[Saved entries]
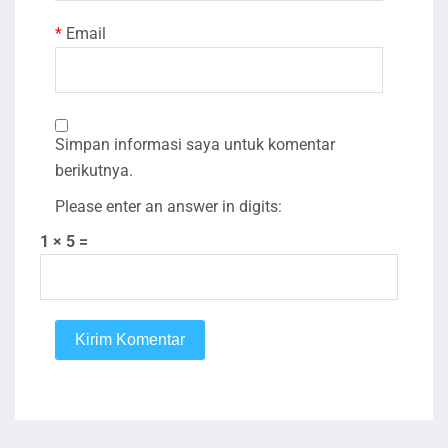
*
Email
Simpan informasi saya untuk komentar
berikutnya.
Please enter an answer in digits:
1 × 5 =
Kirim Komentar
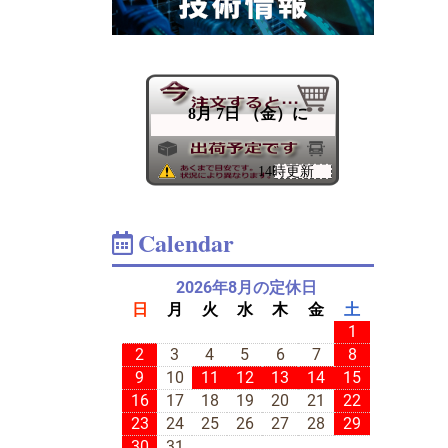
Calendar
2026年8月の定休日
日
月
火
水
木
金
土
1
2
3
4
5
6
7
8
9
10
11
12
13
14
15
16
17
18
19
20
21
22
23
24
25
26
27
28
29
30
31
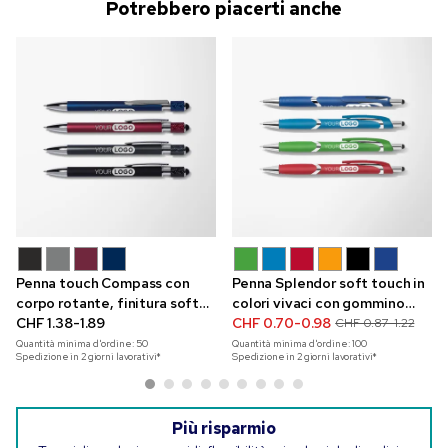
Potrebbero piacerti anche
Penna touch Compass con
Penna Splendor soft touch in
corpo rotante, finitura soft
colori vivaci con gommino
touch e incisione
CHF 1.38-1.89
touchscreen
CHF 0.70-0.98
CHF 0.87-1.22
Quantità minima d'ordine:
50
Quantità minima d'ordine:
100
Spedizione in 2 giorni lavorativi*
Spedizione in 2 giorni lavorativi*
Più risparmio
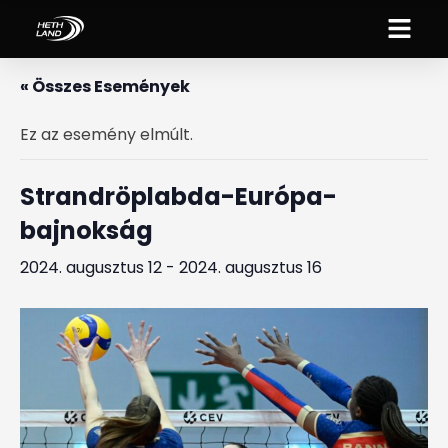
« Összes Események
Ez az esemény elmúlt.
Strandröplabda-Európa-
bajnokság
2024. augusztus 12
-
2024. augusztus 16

* * *

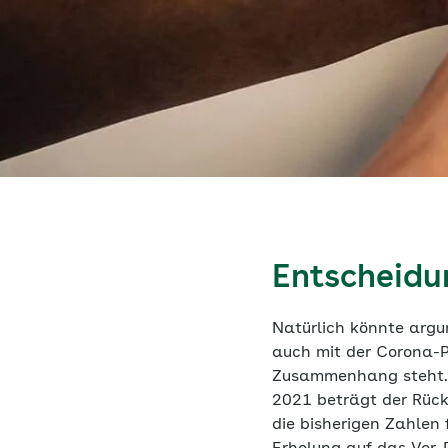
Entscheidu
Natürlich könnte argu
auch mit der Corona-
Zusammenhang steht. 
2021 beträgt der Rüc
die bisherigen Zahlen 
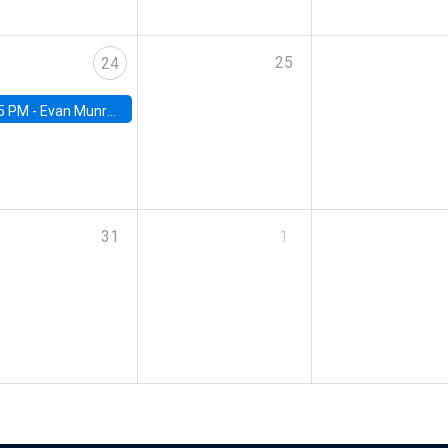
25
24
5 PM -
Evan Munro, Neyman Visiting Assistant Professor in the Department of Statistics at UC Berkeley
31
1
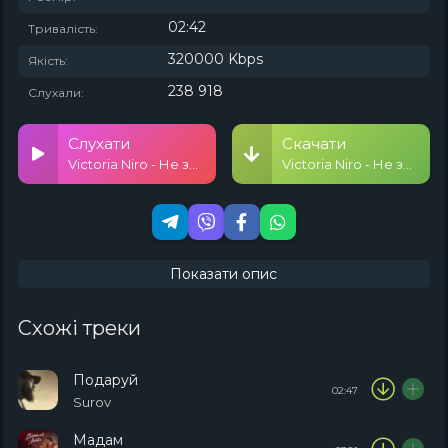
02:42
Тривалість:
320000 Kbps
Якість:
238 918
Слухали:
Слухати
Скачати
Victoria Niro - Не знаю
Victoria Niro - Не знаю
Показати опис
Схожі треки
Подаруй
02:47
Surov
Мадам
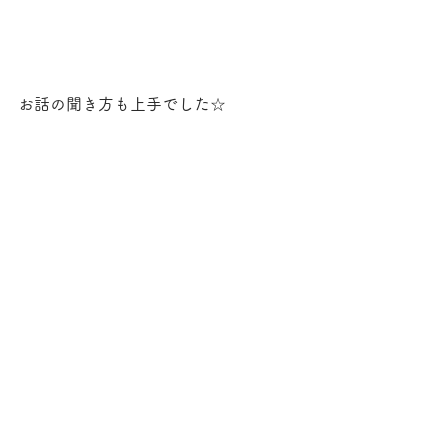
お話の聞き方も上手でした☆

...

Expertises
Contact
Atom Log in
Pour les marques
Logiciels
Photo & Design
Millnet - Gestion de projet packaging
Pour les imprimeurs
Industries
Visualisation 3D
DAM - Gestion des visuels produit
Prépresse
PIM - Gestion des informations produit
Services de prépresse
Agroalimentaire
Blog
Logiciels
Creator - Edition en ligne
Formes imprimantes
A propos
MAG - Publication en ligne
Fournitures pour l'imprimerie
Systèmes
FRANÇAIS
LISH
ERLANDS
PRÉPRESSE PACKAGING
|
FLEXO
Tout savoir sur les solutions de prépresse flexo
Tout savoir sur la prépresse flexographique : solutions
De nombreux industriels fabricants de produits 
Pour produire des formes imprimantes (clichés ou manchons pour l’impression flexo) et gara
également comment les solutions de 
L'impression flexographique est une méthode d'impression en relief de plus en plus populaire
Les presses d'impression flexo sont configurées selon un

→ **Exercise**:
What are the lines, exactly as written above, from the line with "PIM - Gestion des informations produit" to the line with "Les presses d'impression", both included? Output only those.

→ **Response to this task**:
PIM - Gestion des informations produit
Services de prépresse
Agroalimentaire
Blog
Logiciels
Creator - Edition en ligne
Formes imprimantes
A propos
MAG - Publication en ligne
Fournitures pour l'imprimerie
Systèmes
FRANÇAIS
LISH
ERLANDS
PRÉPRESSE PACKAGING
|
FLEXO
Tout savoir sur les solutions de prépresse flexo
Tout savoir sur la prépresse flexographique : solutions
De nombreux industriels fabricants de produits 
Pour produire des formes imprimantes (clichés ou manchons pour l’impression flexo) et gara
également comment les solutions de 
L'impression flexographique est une méthode d'impression en relief de plus en plus populaire
Les presses d'impression flexo sont configurées selon un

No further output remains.